== MATÉRIEL PRÉSENTÉ ==

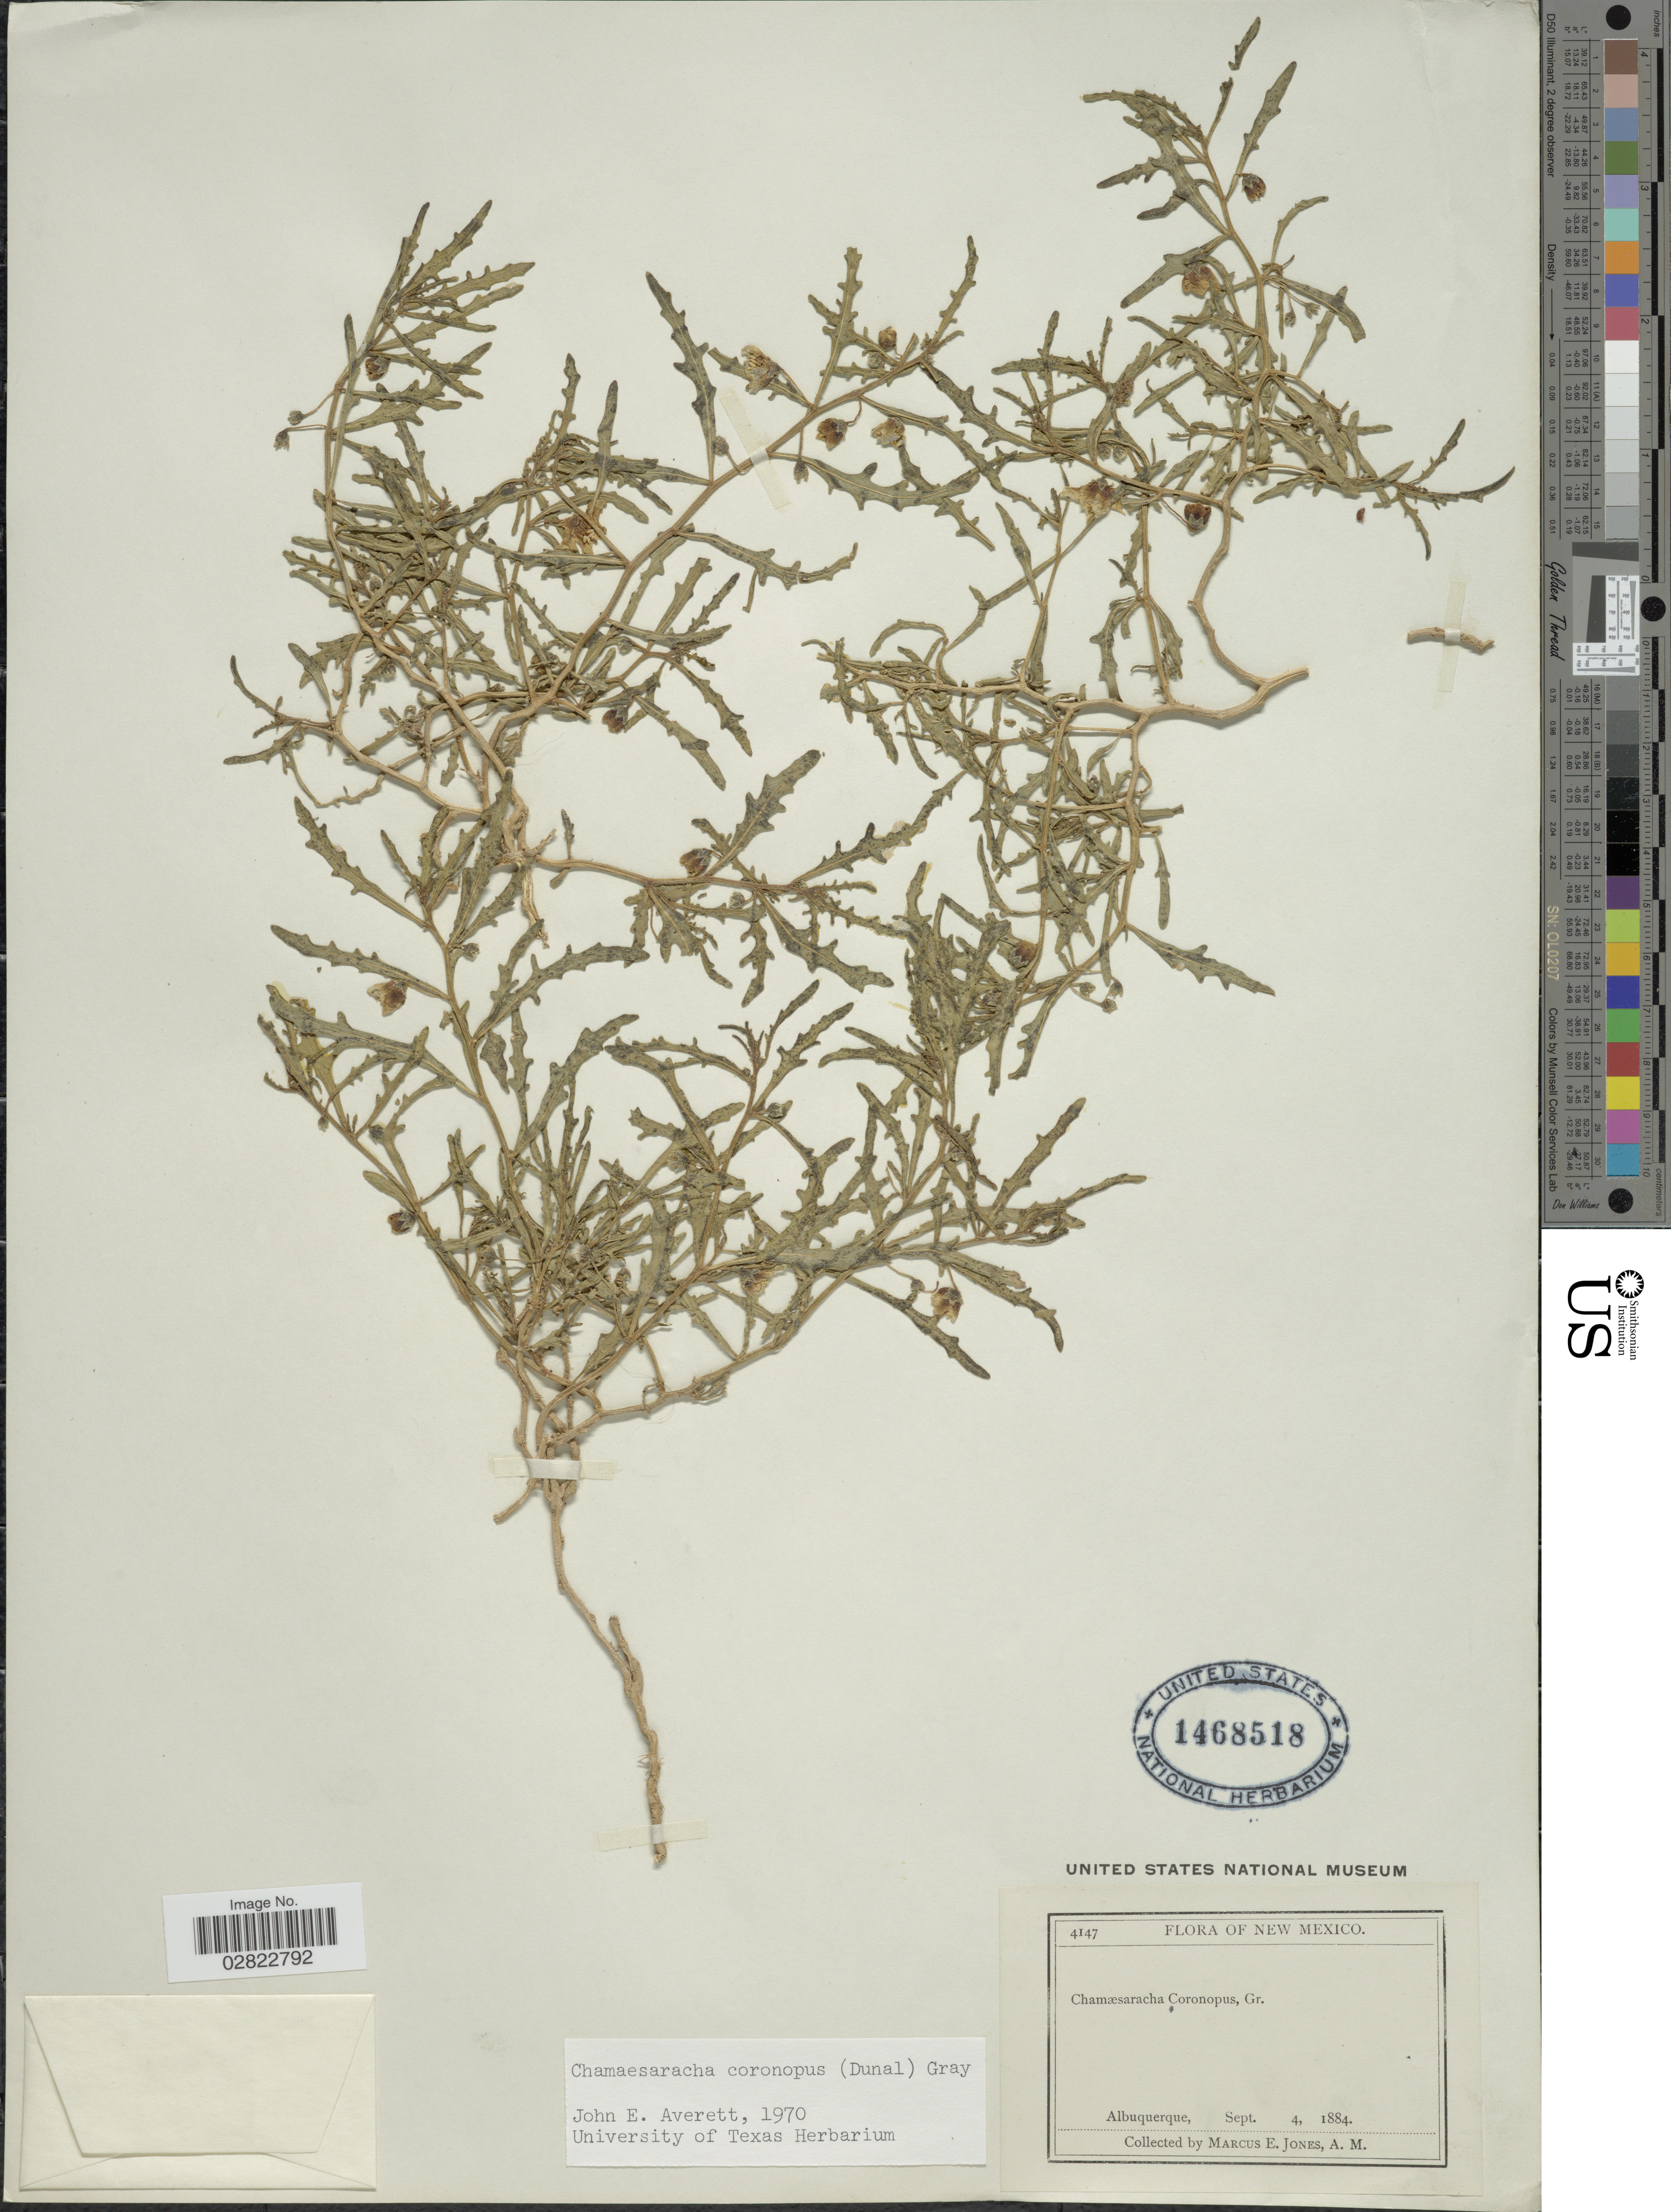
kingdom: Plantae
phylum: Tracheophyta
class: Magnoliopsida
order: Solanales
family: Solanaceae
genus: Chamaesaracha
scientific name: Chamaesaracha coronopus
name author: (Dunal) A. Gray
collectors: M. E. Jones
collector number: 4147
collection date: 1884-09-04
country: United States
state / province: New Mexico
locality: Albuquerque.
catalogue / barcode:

===

Présentez toutes les lignes des fiches sous forme de liste JSON de chaînes, à raison d'une chaîne par ligne, en omettant les lignes vides. Laissez les images hors de la réponse.

RÉSULTAT OBTENU:
[
  "kingdom: Plantae",
  "phylum: Tracheophyta",
  "class: Magnoliopsida",
  "order: Solanales",
  "family: Solanaceae",
  "genus: Chamaesaracha",
  "scientific name: Chamaesaracha coronopus",
  "name author: (Dunal) A. Gray",
  "collectors: M. E. Jones",
  "collector number: 4147",
  "collection date: 1884-09-04",
  "country: United States",
  "state / province: New Mexico",
  "locality: Albuquerque.",
  "catalogue / barcode:"
]